I've used calipers (Eldi's from my bicycle mechanic days) on occassion, particularly while making my first cigar 'cause I didn't have the bushings. I made some using the calipers to get the ID and OD correct so that I could make the pen. Making the bushings took longer than making the pen. []
Anyway, y'all have just given me some new insights. Now, where can I get a little material to make bushings for sanding and finishing?


----------



## beathard (Feb 2, 2007)

I use bushings for slim line production items I am going to sell for $20 or less.  I do this for speed.  The fit is pretty good.  I use use a digital caliper for everything else.


----------



## TellicoTurning (Feb 2, 2007)

I usually buy the bushing for a new kit, so I have pretty good collection, still use calipers to check the parts against the bushings and to watch my fittings.. I've made a few pens without the correct bushing, just using the calipers to match to the kits.


----------



## bob393 (Feb 3, 2007)

I use what works. 
For B2B slimlines, bushings are fine as long as they are not to worne out.
I can't turn a fountain pen without a caliper or some other gauge and have it fit.


----------



## wdcav1952 (Feb 3, 2007)

> _Originally posted by Dario_
> <br />
> 
> 
> ...



Thanks, Dario.  This way I have an excuse for the pens that don't turn out well! []


----------



## Marc Phillips (Feb 3, 2007)

Thanks for the poll Dario []

What I have gained by asking all the questions and seeing the results of the poll so far is quite a lot actually... 

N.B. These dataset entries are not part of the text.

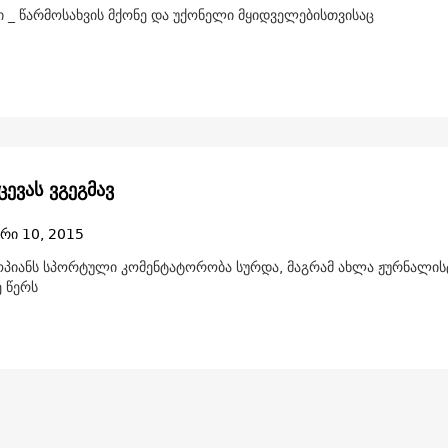
 _ წარმოსახვის მქონე და უქონელი მყიდველებისთვისაც
ევას ვგეგმავ
რი 10, 2015
პიანს სპორტული კომენტატორობა სურდა, მაგრამ ახლა ჟურნალის
ე წერს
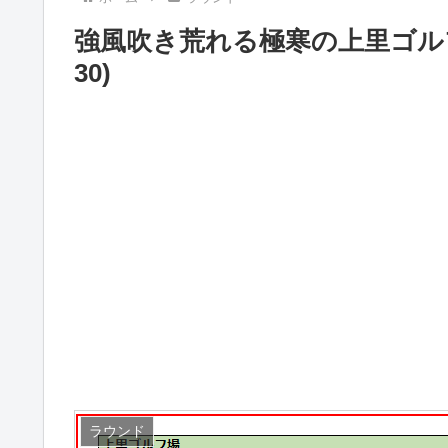
強風吹き荒れる極寒の上里ゴルフ場
30)
ラウンド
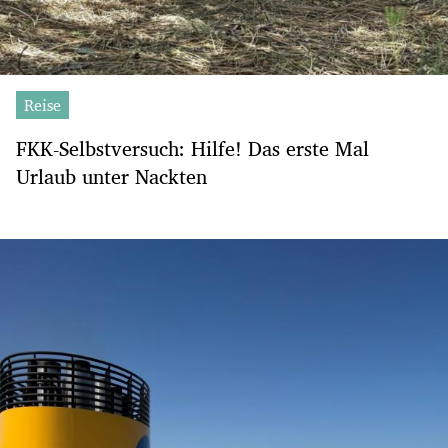
Reise
FKK-Selbstversuch: Hilfe! Das erste Mal
Urlaub unter Nackten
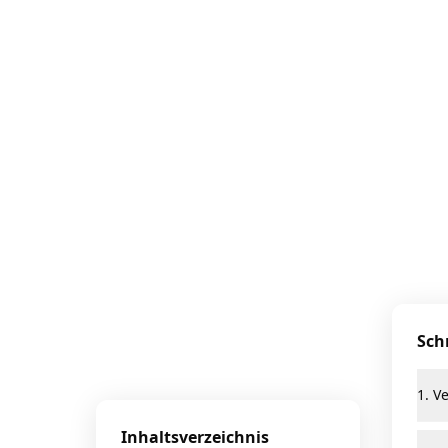
Sch
1. V
Inhaltsverzeichnis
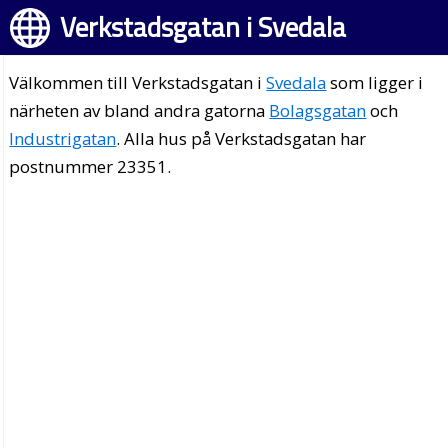
Verkstadsgatan i Svedala
Välkommen till Verkstadsgatan i
Svedala
som ligger i
närheten av bland andra gatorna
Bolagsgatan
och
Industrigatan
. Alla hus på Verkstadsgatan har
postnummer 23351.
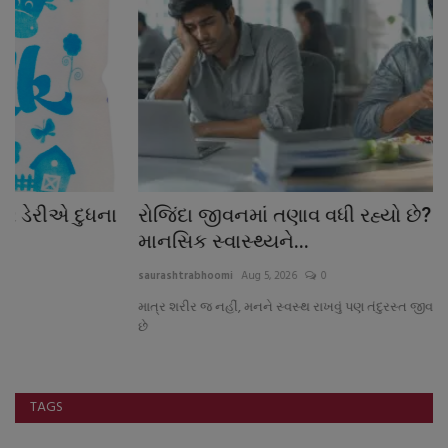
રોજિંદા જીવનમાં તણાવ વધી રહ્યો છે? જાણો
મ
માનસિક સ્વાસ્થ્યને...
ગ
saurashtrabhoomi
Aug 5, 2026
0
sa
માત્ર શરીર જ નહીં, મનને સ્વસ્થ રાખવું પણ તંદુરસ્ત જીવન માટે એટલું જ જરૂરી
મે
છે
રો
TAGS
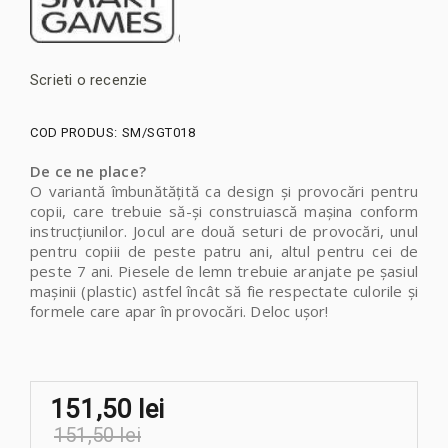
Scrieti o recenzie
COD PRODUS:
SM/SGT018
De ce ne place?
O variantă îmbunătățită ca design și provocări pentru
copii, care trebuie să-și construiască mașina conform
instrucțiunilor. Jocul are două seturi de provocări, unul
pentru copiii de peste patru ani, altul pentru cei de
peste 7 ani. Piesele de lemn trebuie aranjate pe șasiul
mașinii (plastic) astfel încât să fie respectate culorile și
formele care apar în provocări. Deloc ușor!
151,50 lei
151,50 lei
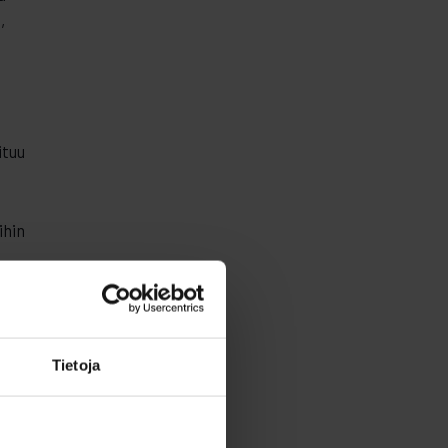
,
ituu
ihin
a
Tietoja
ia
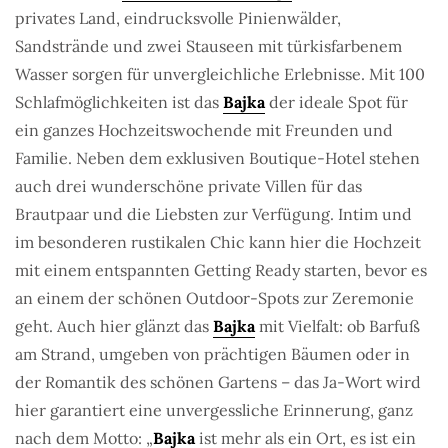
privates Land, eindrucksvolle Pinienwälder,
Sandstrände und zwei Stauseen mit türkisfarbenem
Wasser sorgen für unvergleichliche Erlebnisse. Mit 100
Schlafmöglichkeiten ist das
Bajka
der ideale Spot für
ein ganzes Hochzeitswochende mit Freunden und
Familie. Neben dem exklusiven Boutique-Hotel stehen
auch drei wunderschöne private Villen für das
Brautpaar und die Liebsten zur Verfügung. Intim und
im besonderen rustikalen Chic kann hier die Hochzeit
mit einem entspannten Getting Ready starten, bevor es
an einem der schönen Outdoor-Spots zur Zeremonie
geht. Auch hier glänzt das
Bajka
mit Vielfalt: ob Barfuß
am Strand, umgeben von prächtigen Bäumen oder in
der Romantik des schönen Gartens – das Ja-Wort wird
hier garantiert eine unvergessliche Erinnerung, ganz
nach dem Motto: „
Bajka
ist mehr als ein Ort, es ist ein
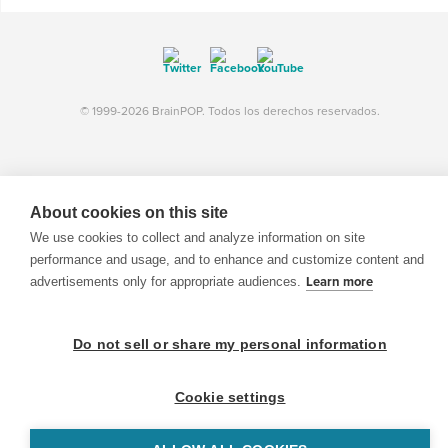
© 1999-2026 BrainPOP. Todos los derechos reservados.
BrainPOP Maestros is proudly powered by
WordPress
. Built by
SlipFire Web Development
About cookies on this site
We use cookies to collect and analyze information on site
performance and usage, and to enhance and customize content and
advertisements only for appropriate audiences.
Learn more
Do not sell or share my personal information
Cookie settings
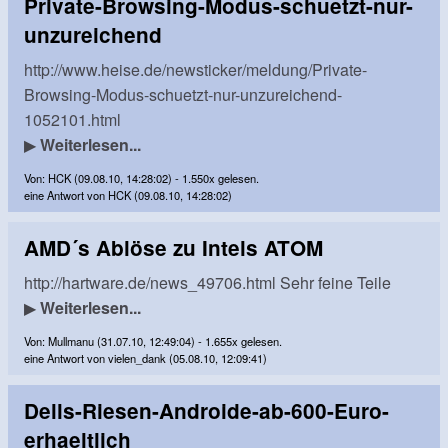
Private-Browsing-Modus-schuetzt-nur-
unzureichend
http://www.heise.de/newsticker/meldung/Private-
Browsing-Modus-schuetzt-nur-unzureichend-
1052101.html
▶
Weiterlesen...
Von: HCK (09.08.10, 14:28:02) - 1.550x gelesen.
eine Antwort von HCK (09.08.10, 14:28:02)
AMD´s Ablöse zu Intels ATOM
http://hartware.de/news_49706.html Sehr feine Teile
▶
Weiterlesen...
Von: Mullmanu (31.07.10, 12:49:04) - 1.655x gelesen.
eine Antwort von vielen_dank (05.08.10, 12:09:41)
Dells-Riesen-Androide-ab-600-Euro-
erhaeltlich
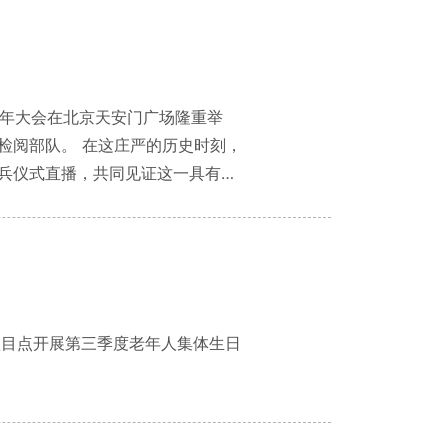
周年大会在北京天安门广场隆重举
严的历史时刻，
兵仪式直播，共同见证这一具有重
一边为老人们准备午餐，一边通过
 项目点开展第三季度老年人集体生日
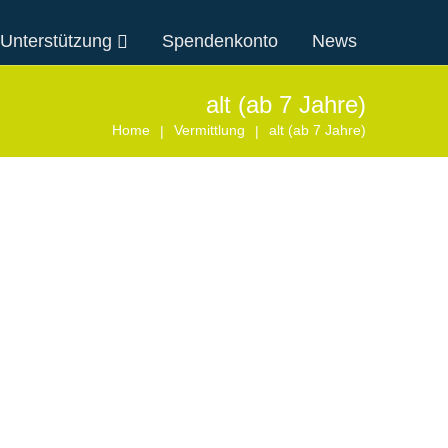
 Unterstützung
Spendenkonto
News
alt (ab 7 Jahre)
Home
Vermittlung
alt (ab 7 Jahre)
|
|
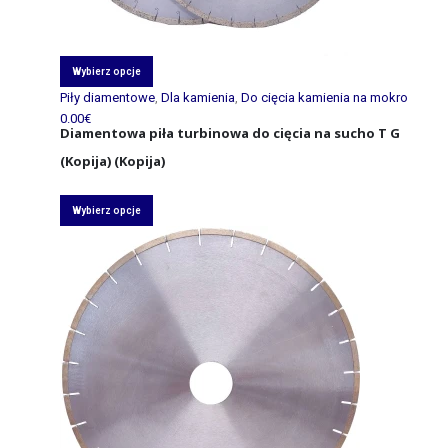
Wybierz opcje
Piły diamentowe
,
Dla kamienia
,
Do cięcia kamienia na mokro
0.00
€
Diamentowa piła turbinowa do cięcia na sucho T G
(Kopija) (Kopija)
Wybierz opcje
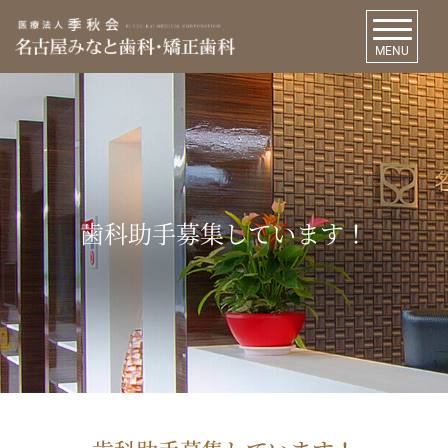
MENU
歯科助手募集しています！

It tells me that the pen turners who do great work simply do what is necessary to make the pen as "perfect" as possible... it's more of a mindset than anything else... I really wasn't paying that much attention to the matching of the wood to the kit, concentrating on all the other aspects of turning the pen... Now I will take as much care as possible to make the wood match the kit.... using bushings and calipers and, more importantly, putting the importance of getting the fit right high on my priorities when I turn...


----------



## jwoodwright (Feb 3, 2007)

We all make pens and want them to be the very best.  I use Techniques that I've "borrowed" and some out-of-the-blue...  This is where the IAP shines.  We all belong and we share.


----------



## Kemosabe62 (Feb 4, 2007)

When I voted I had not used calipers for anything. I at the same time received my digital calipers in only using to make my own bushings from some corian. This is my original intent, although eventually may use them to turn blanks down only using the calipers.


----------



## GBusardo (Feb 7, 2007)

Digital calipers are right up there with one of my best "cheap" purchases. Sometimes I do just use the bushings, but more and more I am relying on the calipers. They are a (almost) must to make your own bushings also. By the way, if anyone out there does not have a digital caliper, HF has them cheap and they look just like the ones Lee Valey sells for about 50 bucks.


----------



## stevers (Feb 8, 2007)

I use calipers from time to time, to check bushings for ware, to turn tenons or on higher end work. I don't use calipers on every pen. Just doesn't seem necessary.


----------